Der Senat muß das von der gegenteiligen Rechtsauffassung ausgehende Urteil des LSG aufheben. Er kann jedoch den Rechtsstreit nicht selbst entscheiden, weil es hierzu noch der Klärung weiterer tatsächlicher Umstände bedarf. Das LSG hat bisher nicht geprüft, welches der letzte wirtschaftliche Dauerzustand in der Zeit zwischen der Ehescheidung und dem Tode des Versicherten gewesen ist, nach dem die Unterhaltspflicht des Versicherten "zur Zeit seines Todes" zu beurteilen ist (BSG 14, 255, 260); es fehlen auch Feststellungen darüber, daß die Klägerin sich in dem maßgeblichen Zeitraum nicht selbst unterhalten konnte, was im allgemeinen voraussetzt, daß sie damals nicht nur einkommens- und vermögenslos, sondern daneben auch erwerbsunfähig gewesen ist (BSG 13, 170 mit weiteren Nachweisungen) und daß vorrangig haftende (§ 63 Abs. 1 Satz 3 EheG) unterhaltspflichtige Verwandte fehlten. Mangels Klärung der wirtschaftlichen Lage der Klägerin reichen auch die bisherigen Feststellungen über die Einkommensverhältnisse des Versicherten nicht aus, um über die etwaige Beitragspflicht nach § 60 EheG zu entscheiden. Das LSG brauchte diese Ermittlungen von seiner Rechtsauffassung her nicht anzustellen.
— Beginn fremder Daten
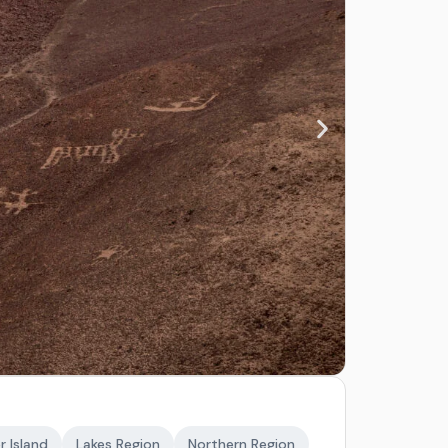
r Island
Lakes Region
Northern Region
Es wird jedoch nach der vom Senat ausgesprochenen Aufhebung und Zurückverweisung (§ 170 Abs. 2 Satz 2 SGG) die nach den §§ 60, 63 EheG erforderlichen tatsächlichen Feststellungen noch zu treffen haben.

Die Kostenentscheidung bleibt dem abschließenden Urteil des LSG vorbehalten.